Dennis works at a restaurant called Jack's Broken Hearts Club, relegating his true passions, photography and touring Europe, to the backburner while cooking up one-night stands and funny, but shallow, gay quips with his friends. (Dennis' amateur photographs become an understated visual metaphor for both the characters' individual crises and group salvation.)

Like Dennis, each dabbles with breaking from the group. At first, it's easy to see why. However, the most amazing thing Berlanti accomplishes allows us to recognize ourselves in the tentative bonds of these friends, then reveals the deeper bonds that sustain them. They discover that these bonds are exactly what can help them fulfill their lives-not the thing holding them back.

Here's an example of how Berlanti expresses this with such aplomb. It occurs when Howie (Matt McGrath) sits back to watch how his friends both cheer up and make amends with Benji (Zach Braff), who has strayed from the "Broken Hearts" into a group of muscle-boiz and ended up in the hospital after a drug overdose.

The friends console him with a recurring subject of conversation: taking "straight" ensemble pieces like Steel Magnolias, and, in this scene, St. Elmo's Fire and identifying which character best describes them. In an earlier scene, Howie complained that there are no gay films like these. Berlanti consciously makes us aware that this reverence for these, let's face it, bad films is an act of projection.

In the hospital scene, Berlanti's widescreen camera moves from the group to Howie off to the side. McGrath's barely detectable shifts in body language and facial expression signal a moment of personal awareness that the shallow conversation is an extension of the depth of their friendship. This realization leads to one of the life-changing decisions that effect each of the friends and strengthens their friendship.

John Mahoney plays the patriarch of this gay family Essentially, this is another portrait of the "gay family", which is probably the most profound theme handled with the greatest variety in queer cinema (from Parting Glances to Those Who Love Me Can Take the Train). Queer experience already heightens universal ties of friendship and family. That's also probably why so many critics have described this film as a crossover gay film, if only they'd describe it in those terms.
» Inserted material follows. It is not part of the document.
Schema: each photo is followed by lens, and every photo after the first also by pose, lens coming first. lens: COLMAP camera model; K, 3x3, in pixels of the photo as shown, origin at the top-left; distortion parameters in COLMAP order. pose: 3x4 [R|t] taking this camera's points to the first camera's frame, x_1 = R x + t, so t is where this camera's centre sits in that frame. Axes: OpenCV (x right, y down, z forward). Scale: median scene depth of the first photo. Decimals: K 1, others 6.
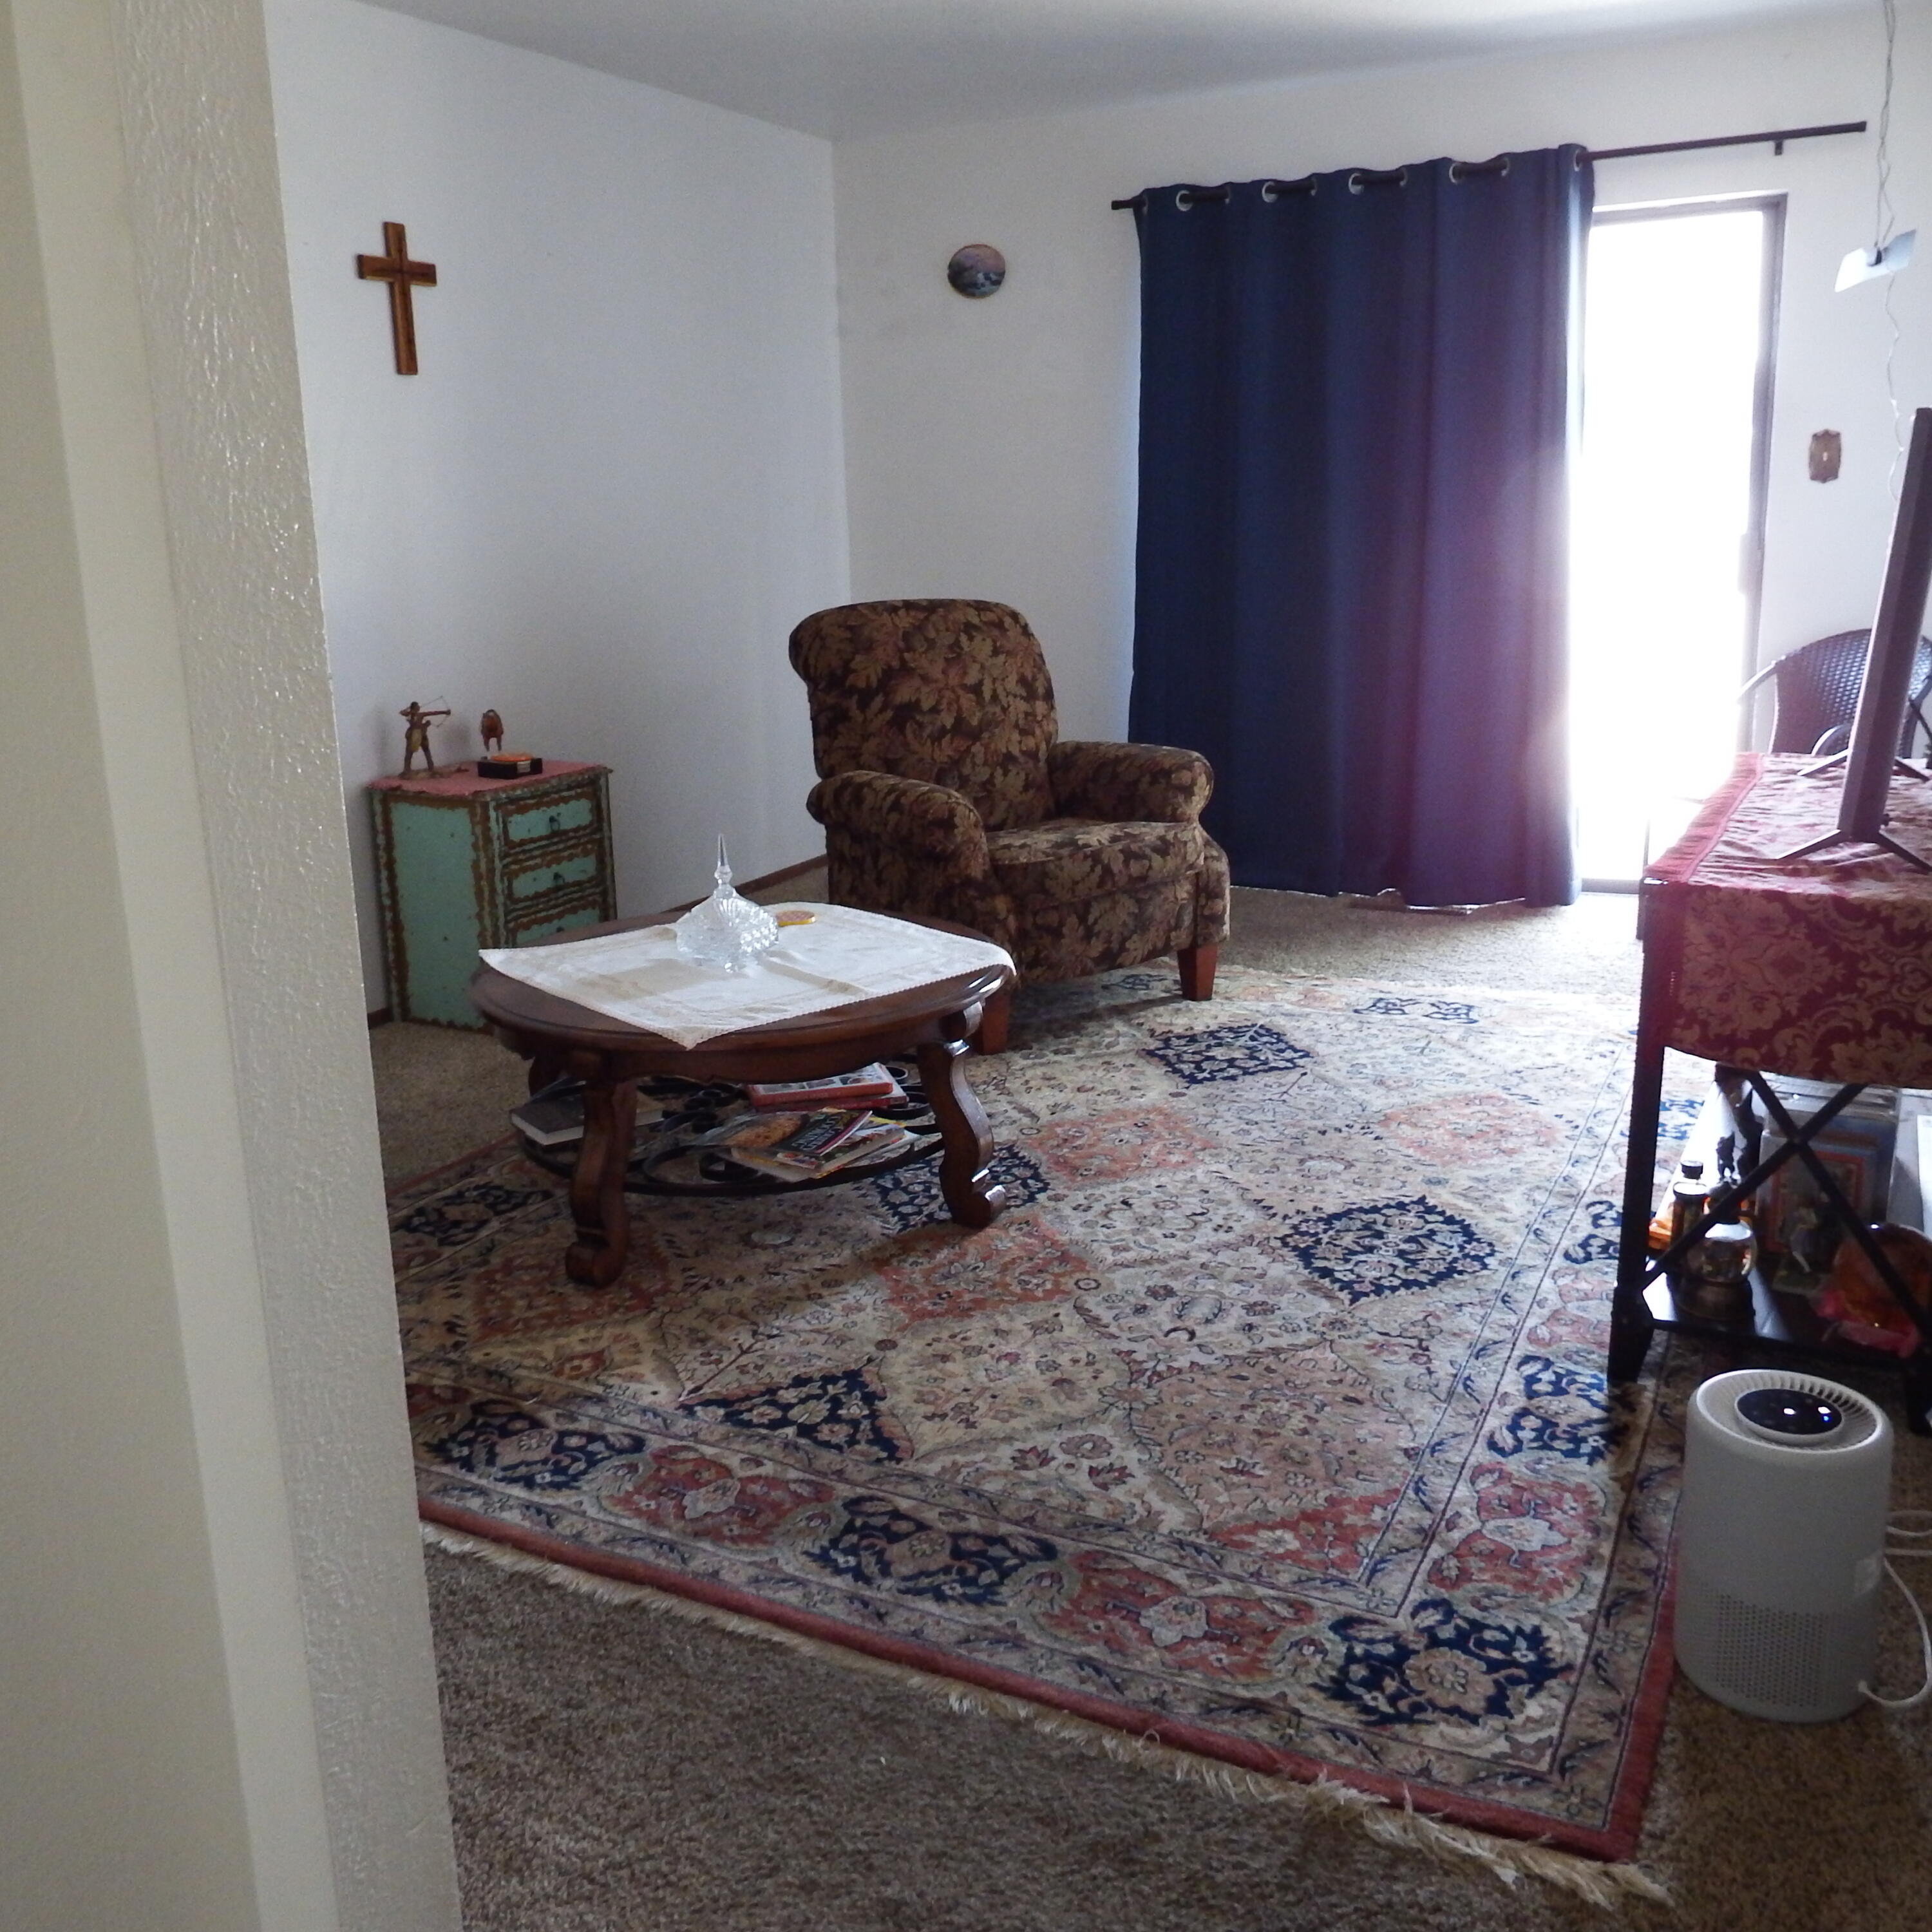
lens RADIAL K [[1748.0, 0, 966.0], [0, 1748.0, 966.0], [0, 0, 1]] dist [-0.070194, -0.015995]
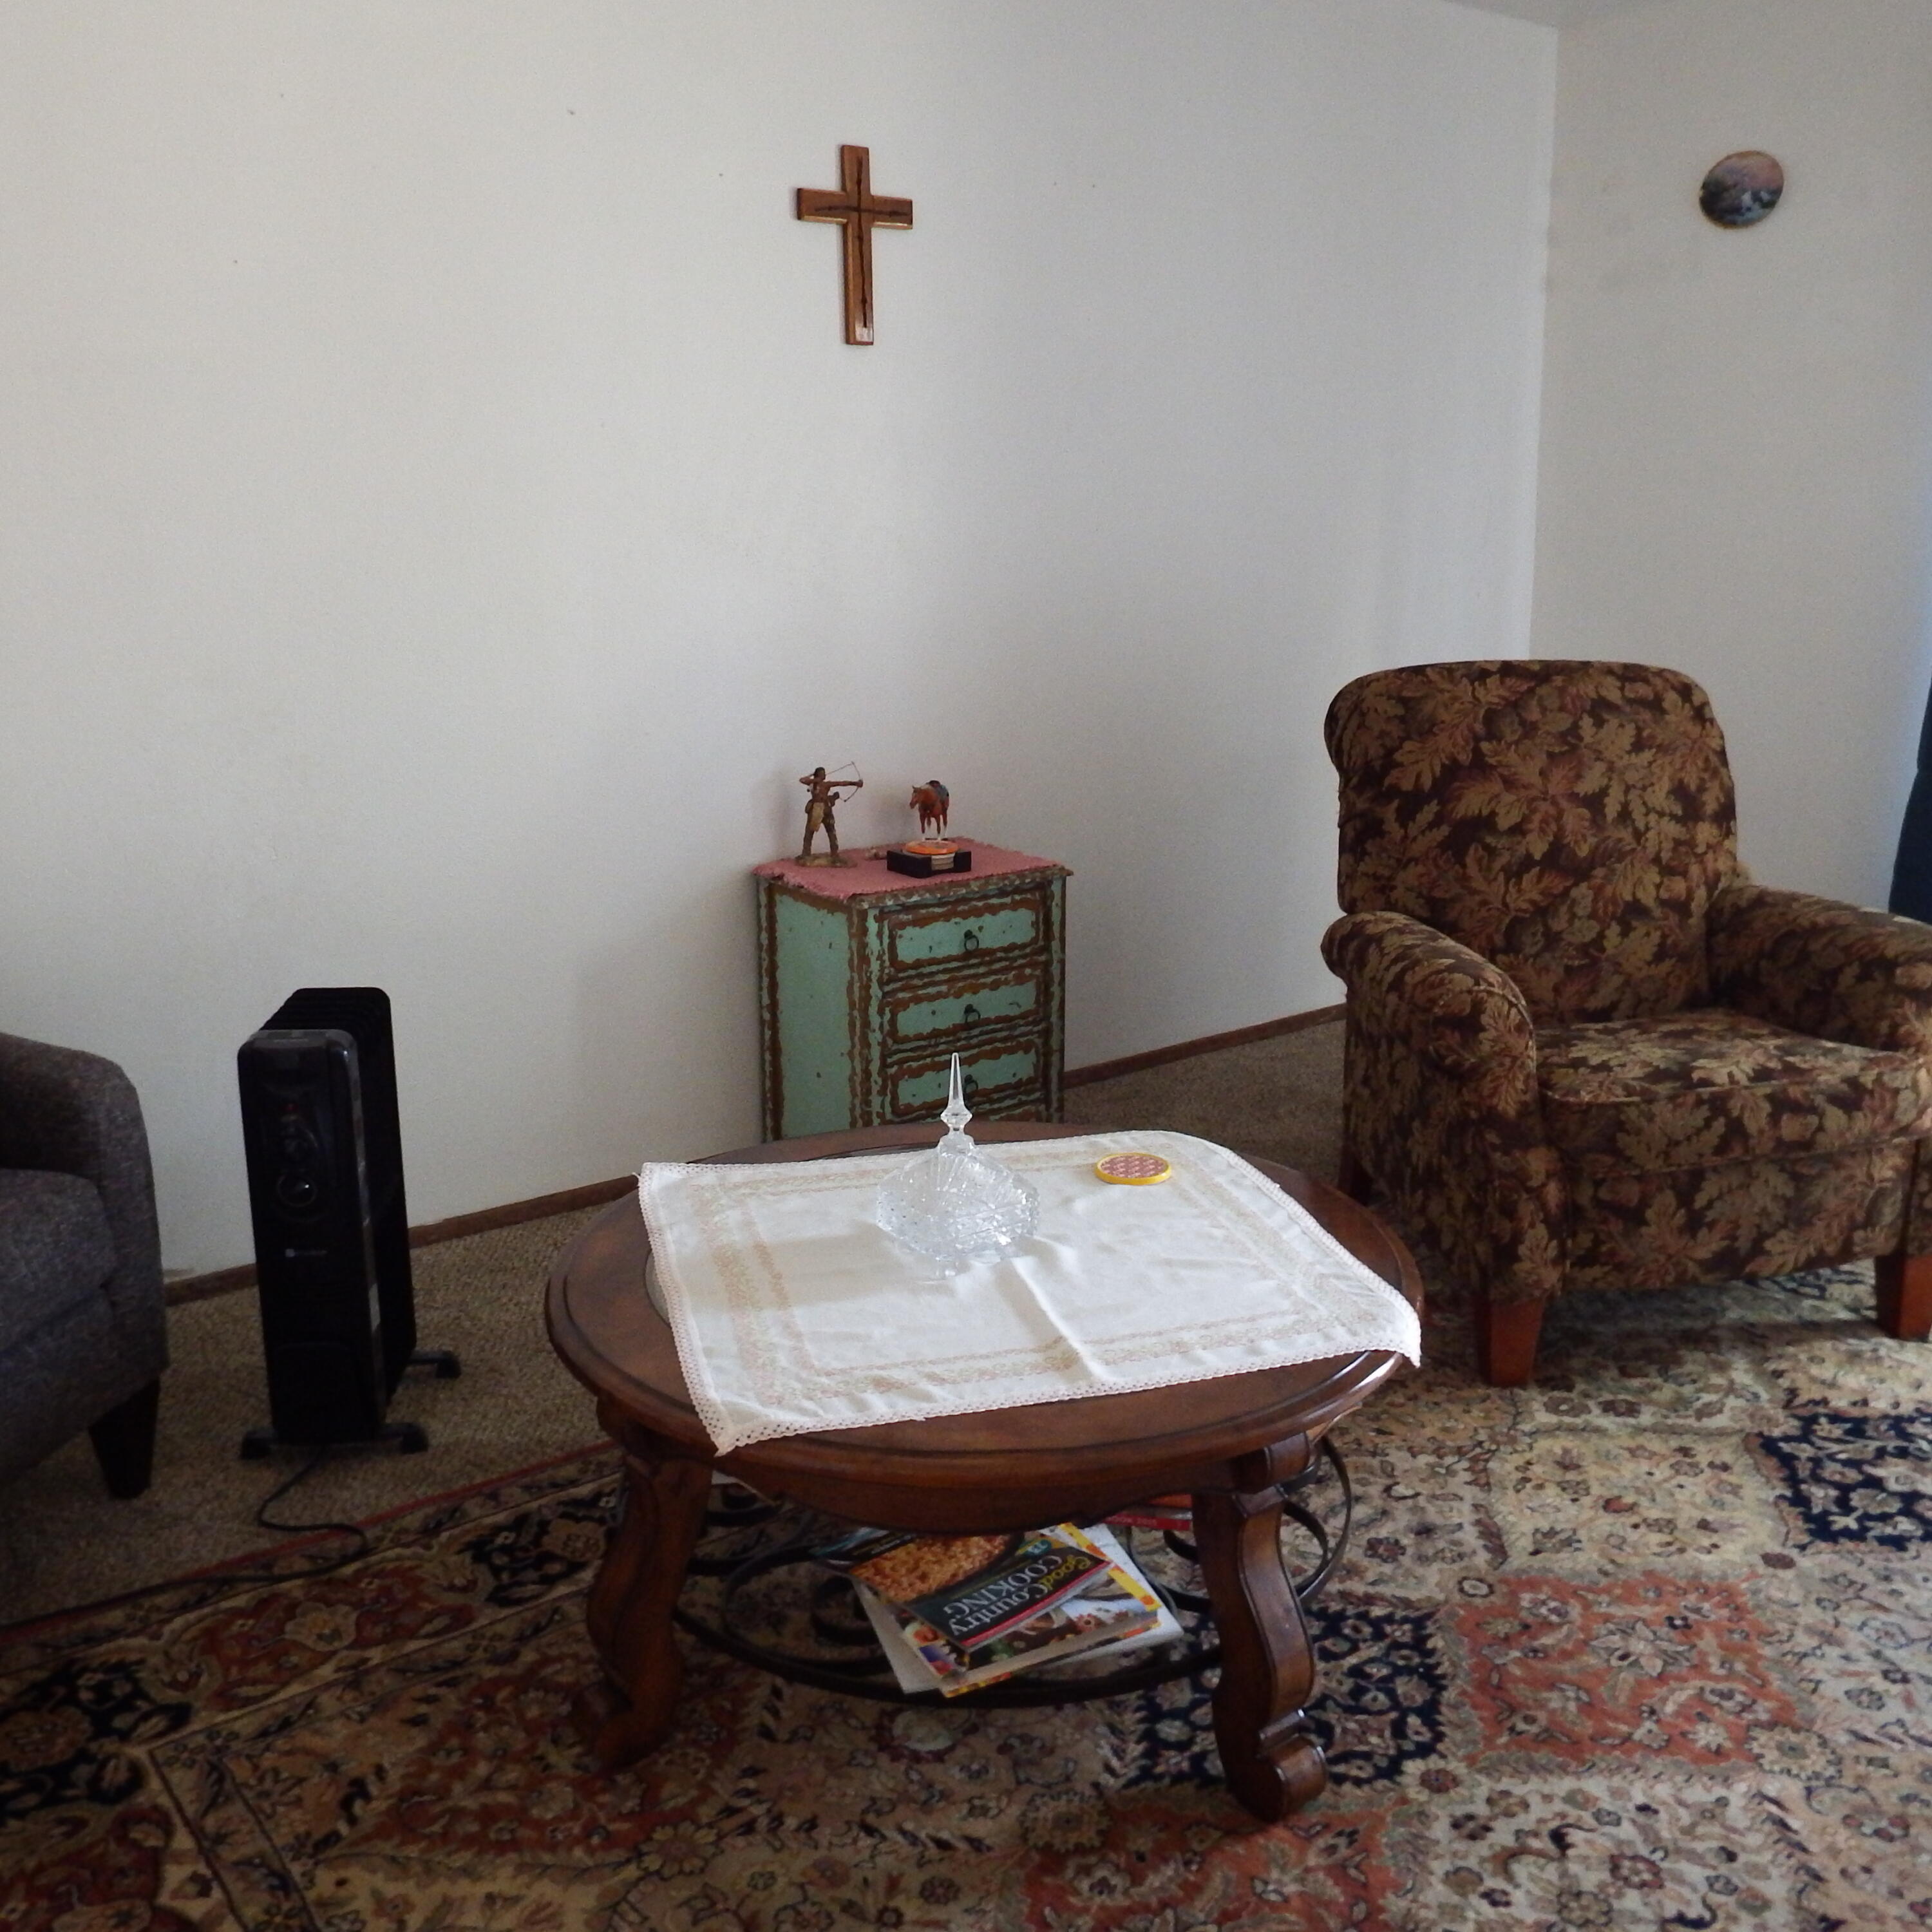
lens RADIAL K [[1761.9, 0, 966.0], [0, 1761.9, 966.0], [0, 0, 1]] dist [-0.033561, -0.002104]
pose [[0.891876, 0.114319, -0.437594, 0.098060], [-0.117794, 0.992851, 0.019297, -0.087376], [0.436671, 0.034335, 0.898966, 0.322384]]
As chapter headings, Berlanti introduces the audience to gay dictionary definitions of slang terms like "meanwhile." or "newbie." A "newbie" is someone who's just coming out, fresh meat destined for heartbreak. The film features a newbie, Kevin, played by soulful heart throb Andrew Keegan.

In the course of the film, he moves from awkward adolescence to self-acceptance. Isn't that the process for everyone's sexual awakening, if they're lucky, if they have friends and family to support them?

The Broken Hearts Club isn't stupid about that, like that paradigm of bad queer cinema, Billy's Hollywood Screen Kiss. Its final definition: "Five months later; a phrase used by both gays and straights to denote the passage of five months". That expands everything in the film. These are the rites of passages everyone shares. The Broken Hearts Club breaks your heart, then dramatizes the struggles to mend it. It's got just what is needed at the multiplexes: a big, beating pop heart.